Tareas y ejercicios
- A) Traduce al inglés esta oración de la reseña: "Decía que eso podía acabar con su talento."
- B) En la reseña, reescribe el tramo desde "Reconozco empezarlo con" hasta "en su sitio." renombrando "novela" como "obra".
- C) Enumera los motivos que, según la reseña, hacían brotar la locura de Sonia.
___ Texto extraído
Juan Vilá. M.

enero 8, 2018

Juan Vilá, M
Piel de Zapa, 2012. 254 páginas.

Reconozco empezarlo con prejuicios: llevaba una racha de varios libros mediocres o malos y el texto de la contraportada que afirma está destinado a ser novela de culto me daba más miedo que otra cosa.

Pero no, me he encontrado con una novela muy interesante, bien construida, muy bien escrita, que juega con el género de la ciencia ficción y los universos paralelos pero sin abusar y con todo en su sitio.

La historia es difícil de describir sin destripar un poco la trama. La trama básica se centra en Juan, que estuvo saliendo con Rebeca, hija de LA SEÑORA PRESIDENTA (trasunto nada disimulado de Esperanza Aguirre). Luego mantuvo una relación con Sonia, una aspirante a actriz de cuerpo perfecto pero un poco loca. Tu vida puede cambiar mucho dependiendo de las elecciones que hagas, y aquí, gracias a una curiosa interpretación de la teoría M, pueden incluso mezclarse.

Yo he disfrutado mucho de la idea y del resultado. Muy recomendable.

La locura de Sonia era una locura explosiva. De pronto se disparaba. Brotaba por cualquier motivo: un ataque de celos, o que en un castíng no la hubieran cogido, o si alguien la miraba mal. Entonces se ponía muy agresiva. Una vez le rompió una botella a un chino en la cabeza. Nunca he sabido por qué.

No iba al psiquiatra. Decía que eso podía acabar con su talento. Para ser actriz, trataba de convencerse, es mejor tener algún trauma.

Había sin embargo un diagnóstico y un nombre para su problema. Un día, alguien le dio unos papeles y le recomendó que se tratara: debía aspirar a llevar una vida lo más normal posible. Y hacer una terapia, sobre todo eso, aprender a controlar sus impulsos.
______
___ Entradas extraídas
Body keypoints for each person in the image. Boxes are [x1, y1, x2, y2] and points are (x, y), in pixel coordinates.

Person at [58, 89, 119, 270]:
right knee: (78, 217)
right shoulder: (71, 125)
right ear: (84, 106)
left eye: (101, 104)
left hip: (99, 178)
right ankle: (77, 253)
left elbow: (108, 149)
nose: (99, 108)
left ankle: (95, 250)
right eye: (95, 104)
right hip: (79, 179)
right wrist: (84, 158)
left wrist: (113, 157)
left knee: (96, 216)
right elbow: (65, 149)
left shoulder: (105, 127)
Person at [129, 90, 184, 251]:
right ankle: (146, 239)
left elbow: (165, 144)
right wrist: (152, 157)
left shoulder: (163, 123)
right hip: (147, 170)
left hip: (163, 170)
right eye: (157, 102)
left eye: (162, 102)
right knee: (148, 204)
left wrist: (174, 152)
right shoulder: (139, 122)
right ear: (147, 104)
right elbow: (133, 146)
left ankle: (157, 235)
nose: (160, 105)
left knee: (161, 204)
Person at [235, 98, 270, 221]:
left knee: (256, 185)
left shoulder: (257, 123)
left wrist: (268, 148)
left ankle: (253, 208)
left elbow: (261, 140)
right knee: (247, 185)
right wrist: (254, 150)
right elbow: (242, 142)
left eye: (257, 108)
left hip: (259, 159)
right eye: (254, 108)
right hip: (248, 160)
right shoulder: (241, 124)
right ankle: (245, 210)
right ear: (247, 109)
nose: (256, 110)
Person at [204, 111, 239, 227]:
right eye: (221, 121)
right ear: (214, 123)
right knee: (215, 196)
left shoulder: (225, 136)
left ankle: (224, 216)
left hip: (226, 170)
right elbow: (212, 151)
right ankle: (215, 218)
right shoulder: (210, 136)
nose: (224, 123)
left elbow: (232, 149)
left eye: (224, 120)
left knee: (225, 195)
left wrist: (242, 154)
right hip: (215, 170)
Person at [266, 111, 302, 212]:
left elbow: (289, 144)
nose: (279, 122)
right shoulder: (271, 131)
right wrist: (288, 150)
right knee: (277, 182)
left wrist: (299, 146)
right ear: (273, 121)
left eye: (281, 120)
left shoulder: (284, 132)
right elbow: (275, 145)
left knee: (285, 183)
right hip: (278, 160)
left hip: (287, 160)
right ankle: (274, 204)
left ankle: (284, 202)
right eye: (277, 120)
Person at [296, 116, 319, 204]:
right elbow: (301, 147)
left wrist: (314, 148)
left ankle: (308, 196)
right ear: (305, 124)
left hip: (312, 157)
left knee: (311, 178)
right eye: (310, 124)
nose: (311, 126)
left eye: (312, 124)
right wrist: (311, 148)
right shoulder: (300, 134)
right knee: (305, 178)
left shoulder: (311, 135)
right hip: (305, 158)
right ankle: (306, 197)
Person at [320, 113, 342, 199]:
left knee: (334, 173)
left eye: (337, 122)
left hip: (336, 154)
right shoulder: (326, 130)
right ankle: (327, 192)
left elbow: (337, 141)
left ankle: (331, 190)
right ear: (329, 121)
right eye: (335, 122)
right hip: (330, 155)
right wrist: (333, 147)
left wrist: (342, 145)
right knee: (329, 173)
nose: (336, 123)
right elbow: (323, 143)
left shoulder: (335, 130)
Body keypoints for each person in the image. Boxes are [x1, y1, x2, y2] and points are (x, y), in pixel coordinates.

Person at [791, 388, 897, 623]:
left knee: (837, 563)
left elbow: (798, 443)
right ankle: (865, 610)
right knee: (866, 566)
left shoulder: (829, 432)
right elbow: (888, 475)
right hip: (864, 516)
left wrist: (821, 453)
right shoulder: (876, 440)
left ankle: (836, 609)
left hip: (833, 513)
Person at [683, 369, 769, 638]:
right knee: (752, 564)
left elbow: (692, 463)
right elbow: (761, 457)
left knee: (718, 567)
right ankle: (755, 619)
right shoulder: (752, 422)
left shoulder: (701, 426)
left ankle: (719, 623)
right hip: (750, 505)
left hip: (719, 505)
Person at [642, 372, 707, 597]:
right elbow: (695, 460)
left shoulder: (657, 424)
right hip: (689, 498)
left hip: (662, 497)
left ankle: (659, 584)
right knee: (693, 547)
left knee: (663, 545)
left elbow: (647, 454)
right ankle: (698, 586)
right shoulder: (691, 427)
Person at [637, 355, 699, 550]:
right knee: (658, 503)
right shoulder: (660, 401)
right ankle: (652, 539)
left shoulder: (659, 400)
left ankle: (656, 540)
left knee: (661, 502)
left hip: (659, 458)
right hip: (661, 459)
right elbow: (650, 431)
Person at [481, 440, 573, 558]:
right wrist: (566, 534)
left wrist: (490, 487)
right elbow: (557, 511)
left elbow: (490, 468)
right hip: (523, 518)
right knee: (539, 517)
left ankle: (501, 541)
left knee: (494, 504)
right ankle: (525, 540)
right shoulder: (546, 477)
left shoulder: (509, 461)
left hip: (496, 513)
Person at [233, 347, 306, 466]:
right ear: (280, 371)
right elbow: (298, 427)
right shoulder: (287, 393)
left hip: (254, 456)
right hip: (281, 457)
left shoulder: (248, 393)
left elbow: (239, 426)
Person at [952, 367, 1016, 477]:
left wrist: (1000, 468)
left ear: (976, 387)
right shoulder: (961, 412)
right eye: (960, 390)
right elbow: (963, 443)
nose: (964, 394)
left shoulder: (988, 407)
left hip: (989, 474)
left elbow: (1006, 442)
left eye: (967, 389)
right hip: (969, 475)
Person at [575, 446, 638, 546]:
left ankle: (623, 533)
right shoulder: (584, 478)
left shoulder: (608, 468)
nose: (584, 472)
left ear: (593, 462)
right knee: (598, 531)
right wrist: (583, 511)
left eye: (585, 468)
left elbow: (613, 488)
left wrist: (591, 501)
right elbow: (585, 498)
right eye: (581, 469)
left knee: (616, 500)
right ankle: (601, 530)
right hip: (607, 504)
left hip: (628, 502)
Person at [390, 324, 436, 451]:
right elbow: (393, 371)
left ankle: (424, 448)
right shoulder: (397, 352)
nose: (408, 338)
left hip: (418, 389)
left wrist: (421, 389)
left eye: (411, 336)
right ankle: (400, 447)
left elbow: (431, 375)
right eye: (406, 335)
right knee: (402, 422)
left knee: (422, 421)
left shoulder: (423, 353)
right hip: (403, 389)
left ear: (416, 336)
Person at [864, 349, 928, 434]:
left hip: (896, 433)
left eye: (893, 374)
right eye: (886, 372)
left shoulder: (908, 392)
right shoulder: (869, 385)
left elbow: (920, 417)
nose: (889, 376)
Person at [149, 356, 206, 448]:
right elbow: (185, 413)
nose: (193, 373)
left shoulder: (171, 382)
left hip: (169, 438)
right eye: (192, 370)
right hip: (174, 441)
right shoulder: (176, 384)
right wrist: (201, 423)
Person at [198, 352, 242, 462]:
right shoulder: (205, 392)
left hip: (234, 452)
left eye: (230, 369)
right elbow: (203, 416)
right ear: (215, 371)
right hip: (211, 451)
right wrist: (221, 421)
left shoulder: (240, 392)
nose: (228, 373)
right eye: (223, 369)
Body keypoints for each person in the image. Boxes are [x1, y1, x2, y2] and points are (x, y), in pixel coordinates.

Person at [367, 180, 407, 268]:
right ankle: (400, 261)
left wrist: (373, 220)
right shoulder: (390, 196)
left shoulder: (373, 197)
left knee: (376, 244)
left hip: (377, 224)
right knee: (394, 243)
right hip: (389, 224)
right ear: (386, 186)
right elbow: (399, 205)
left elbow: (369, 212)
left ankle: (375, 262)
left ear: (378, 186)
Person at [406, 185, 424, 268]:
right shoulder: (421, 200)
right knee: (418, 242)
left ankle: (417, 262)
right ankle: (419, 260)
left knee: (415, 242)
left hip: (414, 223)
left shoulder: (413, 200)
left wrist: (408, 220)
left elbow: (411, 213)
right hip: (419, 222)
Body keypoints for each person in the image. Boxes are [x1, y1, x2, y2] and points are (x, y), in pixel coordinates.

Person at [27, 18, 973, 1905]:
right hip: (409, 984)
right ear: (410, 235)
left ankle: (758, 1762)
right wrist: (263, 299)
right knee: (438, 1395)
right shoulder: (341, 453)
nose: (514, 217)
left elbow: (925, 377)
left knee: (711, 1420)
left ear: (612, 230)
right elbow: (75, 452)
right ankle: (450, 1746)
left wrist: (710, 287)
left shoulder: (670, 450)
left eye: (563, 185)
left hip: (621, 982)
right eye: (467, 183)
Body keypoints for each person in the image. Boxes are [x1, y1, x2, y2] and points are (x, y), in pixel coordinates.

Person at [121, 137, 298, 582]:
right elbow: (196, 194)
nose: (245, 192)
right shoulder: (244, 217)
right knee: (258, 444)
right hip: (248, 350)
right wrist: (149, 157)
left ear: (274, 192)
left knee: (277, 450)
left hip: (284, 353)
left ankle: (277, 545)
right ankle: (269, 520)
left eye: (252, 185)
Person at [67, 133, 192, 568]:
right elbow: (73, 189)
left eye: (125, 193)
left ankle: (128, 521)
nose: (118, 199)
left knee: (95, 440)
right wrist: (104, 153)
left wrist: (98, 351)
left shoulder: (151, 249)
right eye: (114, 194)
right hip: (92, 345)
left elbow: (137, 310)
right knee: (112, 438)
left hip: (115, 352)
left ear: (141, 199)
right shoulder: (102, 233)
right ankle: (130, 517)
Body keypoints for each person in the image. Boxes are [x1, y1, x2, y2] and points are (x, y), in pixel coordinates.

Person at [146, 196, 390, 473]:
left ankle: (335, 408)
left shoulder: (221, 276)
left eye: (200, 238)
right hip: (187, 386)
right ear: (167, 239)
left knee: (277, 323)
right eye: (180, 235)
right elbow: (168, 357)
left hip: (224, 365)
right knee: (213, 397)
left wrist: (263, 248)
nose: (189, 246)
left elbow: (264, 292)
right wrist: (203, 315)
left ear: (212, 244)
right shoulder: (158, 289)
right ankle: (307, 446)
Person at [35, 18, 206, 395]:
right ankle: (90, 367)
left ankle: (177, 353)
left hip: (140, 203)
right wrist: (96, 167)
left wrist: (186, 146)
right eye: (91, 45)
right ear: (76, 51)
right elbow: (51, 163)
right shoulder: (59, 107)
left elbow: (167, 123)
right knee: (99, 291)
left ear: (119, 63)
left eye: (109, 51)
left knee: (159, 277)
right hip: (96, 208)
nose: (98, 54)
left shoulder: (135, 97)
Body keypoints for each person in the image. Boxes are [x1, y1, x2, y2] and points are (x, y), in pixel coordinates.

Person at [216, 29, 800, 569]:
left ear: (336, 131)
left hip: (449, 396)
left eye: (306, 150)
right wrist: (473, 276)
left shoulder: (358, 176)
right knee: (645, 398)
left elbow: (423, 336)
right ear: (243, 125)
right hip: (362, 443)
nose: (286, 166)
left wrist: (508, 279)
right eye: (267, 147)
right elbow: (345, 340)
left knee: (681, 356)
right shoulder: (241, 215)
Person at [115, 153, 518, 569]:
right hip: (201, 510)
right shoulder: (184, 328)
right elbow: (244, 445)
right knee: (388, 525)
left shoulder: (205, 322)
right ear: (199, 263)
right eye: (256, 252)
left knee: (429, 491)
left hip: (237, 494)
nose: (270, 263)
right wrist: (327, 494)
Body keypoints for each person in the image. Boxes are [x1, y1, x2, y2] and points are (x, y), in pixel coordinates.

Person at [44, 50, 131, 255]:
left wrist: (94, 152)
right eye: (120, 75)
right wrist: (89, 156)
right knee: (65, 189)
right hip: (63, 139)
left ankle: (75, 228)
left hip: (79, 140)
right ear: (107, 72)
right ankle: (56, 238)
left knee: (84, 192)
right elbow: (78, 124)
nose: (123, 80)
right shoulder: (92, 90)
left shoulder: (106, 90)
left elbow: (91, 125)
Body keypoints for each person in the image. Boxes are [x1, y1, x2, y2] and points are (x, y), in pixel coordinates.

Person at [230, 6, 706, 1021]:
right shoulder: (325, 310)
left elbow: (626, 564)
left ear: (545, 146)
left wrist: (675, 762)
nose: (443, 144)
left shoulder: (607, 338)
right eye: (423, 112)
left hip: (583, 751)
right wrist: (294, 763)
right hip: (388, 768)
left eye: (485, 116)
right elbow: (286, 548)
______
Respuestas por tarea
- A) She said that could put an end to her talent.

- B)
Reconozco empezarlo con prejuicios: llevaba una racha de varios libros mediocres o malos y el texto de la contraportada que afirma está destinado a ser obra de culto me daba más miedo que otra cosa.

Pero no, me he encontrado con una obra muy interesante, bien construida, muy bien escrita, que juega con el género de la ciencia ficción y los universos paralelos pero sin abusar y con todo en su sitio.

- C)
- un ataque de celos
- que en un castíng no la hubieran cogido
- si alguien la miraba mal